All good humor disappeared from Adrio's face, and he scowled ahead of him as he walked, his shoulders hunched. "You cannot convince me you give a damn about the fate of the Chende of Muntegri," growled Adrio.

"I do not believe we have ever spoken of the Chende of Muntegri in the whole of our acquaintance," Cay said a little stiffly.

"You don't speak of the Chende at all."

Cay did not reply.

Most Lucenequans did not particularly like the Chende. They decried Muntegri's brutality toward its Chende population, but that was because they didn't like the Muntegrise either, not because they were true champions of the Chende. Adrio was unusually curious and open-minded about people who were not like him. Perhaps during their courtship he had thought that Cay was too, but now he believed—Cay had allowed Adrio to believe—he despised the Chende as much as most Muntegrise did.

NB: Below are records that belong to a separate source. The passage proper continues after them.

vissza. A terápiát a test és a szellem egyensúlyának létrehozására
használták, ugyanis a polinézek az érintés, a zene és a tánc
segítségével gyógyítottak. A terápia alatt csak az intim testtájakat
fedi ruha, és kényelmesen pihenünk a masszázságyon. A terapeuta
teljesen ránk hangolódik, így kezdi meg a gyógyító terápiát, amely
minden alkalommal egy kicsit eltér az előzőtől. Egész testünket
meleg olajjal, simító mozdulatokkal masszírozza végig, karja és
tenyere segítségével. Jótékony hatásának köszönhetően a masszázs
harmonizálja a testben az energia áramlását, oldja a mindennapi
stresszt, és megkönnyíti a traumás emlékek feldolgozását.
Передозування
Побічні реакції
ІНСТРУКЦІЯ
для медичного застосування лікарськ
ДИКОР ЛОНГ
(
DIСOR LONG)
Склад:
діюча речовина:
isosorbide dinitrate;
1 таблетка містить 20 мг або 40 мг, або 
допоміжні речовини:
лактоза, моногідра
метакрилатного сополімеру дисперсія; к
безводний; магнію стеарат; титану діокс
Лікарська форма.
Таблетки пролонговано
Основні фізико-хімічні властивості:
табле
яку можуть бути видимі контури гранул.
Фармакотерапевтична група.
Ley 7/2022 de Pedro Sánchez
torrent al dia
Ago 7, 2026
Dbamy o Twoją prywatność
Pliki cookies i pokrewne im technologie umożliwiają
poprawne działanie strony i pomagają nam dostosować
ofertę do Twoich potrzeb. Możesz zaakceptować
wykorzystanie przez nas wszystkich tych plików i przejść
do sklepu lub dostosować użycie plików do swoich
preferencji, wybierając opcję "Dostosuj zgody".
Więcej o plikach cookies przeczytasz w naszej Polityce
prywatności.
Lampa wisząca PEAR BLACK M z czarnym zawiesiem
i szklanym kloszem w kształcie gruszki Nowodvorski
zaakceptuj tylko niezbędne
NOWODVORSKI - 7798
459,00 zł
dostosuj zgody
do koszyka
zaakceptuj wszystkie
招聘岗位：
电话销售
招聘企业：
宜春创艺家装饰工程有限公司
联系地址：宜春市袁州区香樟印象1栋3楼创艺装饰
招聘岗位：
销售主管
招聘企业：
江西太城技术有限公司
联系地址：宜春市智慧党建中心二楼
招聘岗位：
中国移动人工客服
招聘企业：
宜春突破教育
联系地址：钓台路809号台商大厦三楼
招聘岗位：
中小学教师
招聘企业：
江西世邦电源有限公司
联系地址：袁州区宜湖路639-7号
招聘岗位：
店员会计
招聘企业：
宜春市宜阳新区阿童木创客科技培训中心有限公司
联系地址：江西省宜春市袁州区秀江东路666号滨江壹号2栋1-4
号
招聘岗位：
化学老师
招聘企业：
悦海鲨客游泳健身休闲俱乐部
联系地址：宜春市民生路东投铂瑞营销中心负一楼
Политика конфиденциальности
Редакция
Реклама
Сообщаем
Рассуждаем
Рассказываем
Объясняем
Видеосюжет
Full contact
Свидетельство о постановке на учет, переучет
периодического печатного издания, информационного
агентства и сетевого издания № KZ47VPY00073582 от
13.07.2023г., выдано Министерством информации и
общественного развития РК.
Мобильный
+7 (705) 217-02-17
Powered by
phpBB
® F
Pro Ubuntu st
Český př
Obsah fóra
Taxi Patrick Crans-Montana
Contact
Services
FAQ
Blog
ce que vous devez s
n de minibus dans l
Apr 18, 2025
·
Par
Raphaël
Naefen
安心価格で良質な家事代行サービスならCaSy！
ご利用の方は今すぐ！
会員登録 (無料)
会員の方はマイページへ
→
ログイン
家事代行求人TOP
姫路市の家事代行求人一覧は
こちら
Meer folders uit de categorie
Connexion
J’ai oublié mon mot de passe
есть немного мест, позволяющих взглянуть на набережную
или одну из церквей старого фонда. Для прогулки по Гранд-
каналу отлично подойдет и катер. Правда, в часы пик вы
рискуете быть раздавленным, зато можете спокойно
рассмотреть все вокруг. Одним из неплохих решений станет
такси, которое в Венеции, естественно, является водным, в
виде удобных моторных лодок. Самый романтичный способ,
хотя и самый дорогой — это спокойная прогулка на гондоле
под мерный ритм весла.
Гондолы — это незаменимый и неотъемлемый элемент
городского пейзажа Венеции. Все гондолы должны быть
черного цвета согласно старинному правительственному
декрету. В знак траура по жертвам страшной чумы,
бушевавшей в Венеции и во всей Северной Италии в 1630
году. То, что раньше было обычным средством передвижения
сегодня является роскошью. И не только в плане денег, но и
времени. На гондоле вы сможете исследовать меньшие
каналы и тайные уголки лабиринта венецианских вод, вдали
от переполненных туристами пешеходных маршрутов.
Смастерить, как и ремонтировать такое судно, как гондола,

The truth of the matter was more complicated than Cay knew how to explain. And it was probably too late for explanations anyway.

They walked in silence until they reached the red door of their house. "Well, Husband? Will you not complete my evening with a word from one of the great poets? I'm certain one of them would have an insult well-turned for just this occasion."

Adrio looked at him with an unreadable expression and said, "What sorrow, should the swan love the golden-headed duck."